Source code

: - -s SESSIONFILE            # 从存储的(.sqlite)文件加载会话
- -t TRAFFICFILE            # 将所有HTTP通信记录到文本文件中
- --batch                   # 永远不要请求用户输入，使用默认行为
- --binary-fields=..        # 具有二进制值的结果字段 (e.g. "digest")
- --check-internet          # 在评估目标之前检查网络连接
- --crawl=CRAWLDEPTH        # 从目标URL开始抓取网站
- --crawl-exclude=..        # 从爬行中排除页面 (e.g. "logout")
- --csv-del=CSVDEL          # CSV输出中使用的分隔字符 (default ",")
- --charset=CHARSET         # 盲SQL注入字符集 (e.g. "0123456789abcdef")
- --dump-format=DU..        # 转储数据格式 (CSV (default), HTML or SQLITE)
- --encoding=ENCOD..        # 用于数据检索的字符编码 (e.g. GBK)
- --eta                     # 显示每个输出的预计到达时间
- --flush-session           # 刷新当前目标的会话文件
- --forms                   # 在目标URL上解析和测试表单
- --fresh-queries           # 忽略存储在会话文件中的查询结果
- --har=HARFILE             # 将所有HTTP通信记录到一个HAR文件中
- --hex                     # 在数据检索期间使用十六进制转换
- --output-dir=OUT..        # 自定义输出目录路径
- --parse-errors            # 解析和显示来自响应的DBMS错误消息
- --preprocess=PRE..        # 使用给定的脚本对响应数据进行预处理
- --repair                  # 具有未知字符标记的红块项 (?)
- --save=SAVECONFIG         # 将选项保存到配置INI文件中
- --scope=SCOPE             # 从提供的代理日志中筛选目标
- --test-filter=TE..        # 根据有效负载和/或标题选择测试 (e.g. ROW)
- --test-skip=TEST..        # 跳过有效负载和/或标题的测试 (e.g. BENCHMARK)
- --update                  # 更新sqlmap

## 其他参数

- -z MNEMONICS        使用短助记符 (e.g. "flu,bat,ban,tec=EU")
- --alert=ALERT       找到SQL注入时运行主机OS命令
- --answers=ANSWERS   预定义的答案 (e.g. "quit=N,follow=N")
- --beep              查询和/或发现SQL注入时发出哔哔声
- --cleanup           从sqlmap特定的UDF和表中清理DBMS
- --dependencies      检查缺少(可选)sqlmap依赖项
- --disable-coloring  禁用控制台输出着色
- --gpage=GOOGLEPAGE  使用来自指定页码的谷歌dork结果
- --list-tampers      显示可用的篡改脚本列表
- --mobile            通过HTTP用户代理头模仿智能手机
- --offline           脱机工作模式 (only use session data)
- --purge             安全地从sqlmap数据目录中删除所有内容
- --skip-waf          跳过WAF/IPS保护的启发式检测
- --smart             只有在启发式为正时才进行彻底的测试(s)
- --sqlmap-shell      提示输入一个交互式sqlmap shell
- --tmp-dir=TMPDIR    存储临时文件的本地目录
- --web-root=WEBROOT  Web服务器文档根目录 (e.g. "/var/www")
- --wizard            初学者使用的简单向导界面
◆ ◆ ◆
> Assigned task: Once the listing above has been read, restate it exactly.

> Task output:
Source code

: - -s SESSIONFILE            # 从存储的(.sqlite)文件加载会话
- -t TRAFFICFILE            # 将所有HTTP通信记录到文本文件中
- --batch                   # 永远不要请求用户输入，使用默认行为
- --binary-fields=..        # 具有二进制值的结果字段 (e.g. "digest")
- --check-internet          # 在评估目标之前检查网络连接
- --crawl=CRAWLDEPTH        # 从目标URL开始抓取网站
- --crawl-exclude=..        # 从爬行中排除页面 (e.g. "logout")
- --csv-del=CSVDEL          # CSV输出中使用的分隔字符 (default ",")
- --charset=CHARSET         # 盲SQL注入字符集 (e.g. "0123456789abcdef")
- --dump-format=DU..        # 转储数据格式 (CSV (default), HTML or SQLITE)
- --encoding=ENCOD..        # 用于数据检索的字符编码 (e.g. GBK)
- --eta                     # 显示每个输出的预计到达时间
- --flush-session           # 刷新当前目标的会话文件
- --forms                   # 在目标URL上解析和测试表单
- --fresh-queries           # 忽略存储在会话文件中的查询结果
- --har=HARFILE             # 将所有HTTP通信记录到一个HAR文件中
- --hex                     # 在数据检索期间使用十六进制转换
- --output-dir=OUT..        # 自定义输出目录路径
- --parse-errors            # 解析和显示来自响应的DBMS错误消息
- --preprocess=PRE..        # 使用给定的脚本对响应数据进行预处理
- --repair                  # 具有未知字符标记的红块项 (?)
- --save=SAVECONFIG         # 将选项保存到配置INI文件中
- --scope=SCOPE             # 从提供的代理日志中筛选目标
- --test-filter=TE..        # 根据有效负载和/或标题选择测试 (e.g. ROW)
- --test-skip=TEST..        # 跳过有效负载和/或标题的测试 (e.g. BENCHMARK)
- --update                  # 更新sqlmap

## 其他参数

- -z MNEMONICS        使用短助记符 (e.g. "flu,bat,ban,tec=EU")
- --alert=ALERT       找到SQL注入时运行主机OS命令
- --answers=ANSWERS   预定义的答案 (e.g. "quit=N,follow=N")
- --beep              查询和/或发现SQL注入时发出哔哔声
- --cleanup           从sqlmap特定的UDF和表中清理DBMS
- --dependencies      检查缺少(可选)sqlmap依赖项
- --disable-coloring  禁用控制台输出着色
- --gpage=GOOGLEPAGE  使用来自指定页码的谷歌dork结果
- --list-tampers      显示可用的篡改脚本列表
- --mobile            通过HTTP用户代理头模仿智能手机
- --offline           脱机工作模式 (only use session data)
- --purge             安全地从sqlmap数据目录中删除所有内容
- --skip-waf          跳过WAF/IPS保护的启发式检测
- --smart             只有在启发式为正时才进行彻底的测试(s)
- --sqlmap-shell      提示输入一个交互式sqlmap shell
- --tmp-dir=TMPDIR    存储临时文件的本地目录
- --web-root=WEBROOT  Web服务器文档根目录 (e.g. "/var/www")
- --wizard            初学者使用的简单向导界面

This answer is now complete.